Microsoft Corporation (NASDAQ:MSFT) stock was little changed on Tuesday despite a price target increase from one analyst who cited the strength of the Microsoft cloud business. The company also said in a post today that it had to halt security updates to patch the Meltdown and Spectre vulnerabilities for devices running on AMD chips after reports that the patches were pushing some of the machines into an “unbootable state.”
Praise for Microsoft cloud business
In a note on Tuesday, Oppenheimer analyst Timothy Horan said he boosted his price target for Microsoft stock from $100 to $115 per share, citing strong checks in the cloud channel. He noted that the cloud is about one-third of the company’s revenues and is growing at a rate of about 38% year over year. He expects the cloud business to drive a 9% increase in consolidated revenue and 12% increase in EBITDA over the next few years.
He explained that the Microsoft cloud business is “attractive” because it improves “customer lock-in” and is driven by faster innovation. He also said that the Microsoft cloud business offers more potential to up-sell customers and carries lower operating costs than the rest of the company. Further, the Microsoft cloud business is cannibalizing other industries and thus driving growth in overall IT spending, which also boosts the company’s legacy IT products.
Horan estimates the Microsoft cloud business, which includes Azure, Office 365, LinkedIn, Dynamics and Search, at $35 billion.
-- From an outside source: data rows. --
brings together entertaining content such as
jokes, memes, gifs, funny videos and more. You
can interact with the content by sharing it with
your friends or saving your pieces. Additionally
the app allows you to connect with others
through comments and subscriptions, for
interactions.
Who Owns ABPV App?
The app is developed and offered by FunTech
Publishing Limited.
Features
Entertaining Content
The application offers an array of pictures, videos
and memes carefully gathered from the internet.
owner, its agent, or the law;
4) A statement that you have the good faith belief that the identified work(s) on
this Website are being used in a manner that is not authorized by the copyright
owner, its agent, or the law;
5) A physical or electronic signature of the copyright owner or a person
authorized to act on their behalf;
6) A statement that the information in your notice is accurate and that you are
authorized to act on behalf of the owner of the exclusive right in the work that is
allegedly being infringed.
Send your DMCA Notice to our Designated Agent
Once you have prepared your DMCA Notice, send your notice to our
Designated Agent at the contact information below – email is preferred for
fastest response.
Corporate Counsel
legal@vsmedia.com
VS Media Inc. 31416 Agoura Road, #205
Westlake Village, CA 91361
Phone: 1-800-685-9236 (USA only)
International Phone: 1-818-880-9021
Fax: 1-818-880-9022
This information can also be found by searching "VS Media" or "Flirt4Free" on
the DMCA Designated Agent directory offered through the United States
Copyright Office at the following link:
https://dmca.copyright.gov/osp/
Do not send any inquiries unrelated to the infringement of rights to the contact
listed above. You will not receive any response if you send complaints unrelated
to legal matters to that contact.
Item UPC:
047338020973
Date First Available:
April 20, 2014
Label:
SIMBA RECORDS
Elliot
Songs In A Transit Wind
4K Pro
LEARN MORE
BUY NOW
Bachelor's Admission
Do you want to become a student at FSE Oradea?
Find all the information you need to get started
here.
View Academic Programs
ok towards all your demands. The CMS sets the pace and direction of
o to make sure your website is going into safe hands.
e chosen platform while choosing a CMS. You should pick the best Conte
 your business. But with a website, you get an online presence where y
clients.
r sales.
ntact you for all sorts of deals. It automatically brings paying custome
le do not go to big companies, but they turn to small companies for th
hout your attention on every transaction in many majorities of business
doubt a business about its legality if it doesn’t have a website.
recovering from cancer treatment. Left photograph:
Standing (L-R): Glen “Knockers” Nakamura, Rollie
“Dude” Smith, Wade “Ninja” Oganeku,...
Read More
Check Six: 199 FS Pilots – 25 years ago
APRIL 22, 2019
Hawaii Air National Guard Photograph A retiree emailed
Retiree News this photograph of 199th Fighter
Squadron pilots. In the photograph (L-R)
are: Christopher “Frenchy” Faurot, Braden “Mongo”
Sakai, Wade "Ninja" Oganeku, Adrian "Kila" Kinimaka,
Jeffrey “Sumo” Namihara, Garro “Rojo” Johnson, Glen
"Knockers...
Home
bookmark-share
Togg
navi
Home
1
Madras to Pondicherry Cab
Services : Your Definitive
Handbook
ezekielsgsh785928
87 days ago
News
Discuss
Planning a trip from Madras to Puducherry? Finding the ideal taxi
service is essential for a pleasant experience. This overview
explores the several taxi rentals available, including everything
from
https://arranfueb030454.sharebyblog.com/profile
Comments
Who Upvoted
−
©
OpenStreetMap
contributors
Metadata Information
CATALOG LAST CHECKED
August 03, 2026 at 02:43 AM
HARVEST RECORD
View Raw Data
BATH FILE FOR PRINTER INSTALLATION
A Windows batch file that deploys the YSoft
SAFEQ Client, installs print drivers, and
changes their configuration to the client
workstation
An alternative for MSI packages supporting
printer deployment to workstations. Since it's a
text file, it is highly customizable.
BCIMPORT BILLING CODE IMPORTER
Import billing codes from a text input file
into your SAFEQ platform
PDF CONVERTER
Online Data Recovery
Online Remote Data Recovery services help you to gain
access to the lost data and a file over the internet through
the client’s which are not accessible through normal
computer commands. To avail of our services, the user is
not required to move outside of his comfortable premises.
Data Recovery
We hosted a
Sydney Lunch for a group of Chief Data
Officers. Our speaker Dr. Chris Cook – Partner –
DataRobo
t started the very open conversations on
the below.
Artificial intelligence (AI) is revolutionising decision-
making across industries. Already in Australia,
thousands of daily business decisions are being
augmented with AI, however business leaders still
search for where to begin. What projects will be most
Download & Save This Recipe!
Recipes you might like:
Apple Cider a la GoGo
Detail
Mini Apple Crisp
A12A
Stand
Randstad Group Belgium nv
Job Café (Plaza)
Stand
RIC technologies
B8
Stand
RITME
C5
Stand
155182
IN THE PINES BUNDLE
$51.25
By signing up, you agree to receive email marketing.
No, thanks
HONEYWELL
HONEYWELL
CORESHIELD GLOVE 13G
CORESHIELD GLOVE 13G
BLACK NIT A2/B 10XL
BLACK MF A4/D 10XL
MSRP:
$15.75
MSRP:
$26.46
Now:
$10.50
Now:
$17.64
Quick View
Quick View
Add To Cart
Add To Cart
He estimates cloud revenues growing at about $10 billion annually with EBITDA of $5 billion to $6 billion. His estimates exclude gaming, which will also be moving to the Microsoft cloud business.
Tax reform should also benefit Microsoft stock
In addition to the cloud business, he also named other positives for Microsoft stock. For example, the company is expected to benefit from tax reform, along with most other tech majors holding large piles of cash overseas.
Horan estimates that the company has about $130 billion in cash held outside the U.S., and he believes it will split any cash it repatriates between shareholders and acquisitions. He estimates Microsoft stock buybacks to reach $18 billion in fiscal 2018 and $25 billion in fiscal 2019. He also boosted his dividend estimates for the company, adding that a special dividend could be declared for Microsoft stock holders.
Microsoft patches Meltdown and Spectre
Microsoft stock has climbed since the Meltdown and Spectre vulnerabilities were initially revealed last week.
The company confirmed on Tuesday that the security updates to patch those vulnerabilities are slowing down certain PCs and servers, with systems running on older Intel processors being affected the most. Microsoft also revealed today that the security updates placed some PCs running on AMD processors in an “unbootable state.” The company is now working with AMD to fix the issues, which the chip maker said seem to be affecting some of its older-generation processors.
AMD stock slipped on Tuesday following Microsoft’s post. The chip maker’s shares had skyrocketed in the days following the first report about Meltdown and Spectre due to claims that there was a nearly zero chance that its chips were vulnerable. Microsoft stock closed down 0.068% at $88.22 on Tuesday.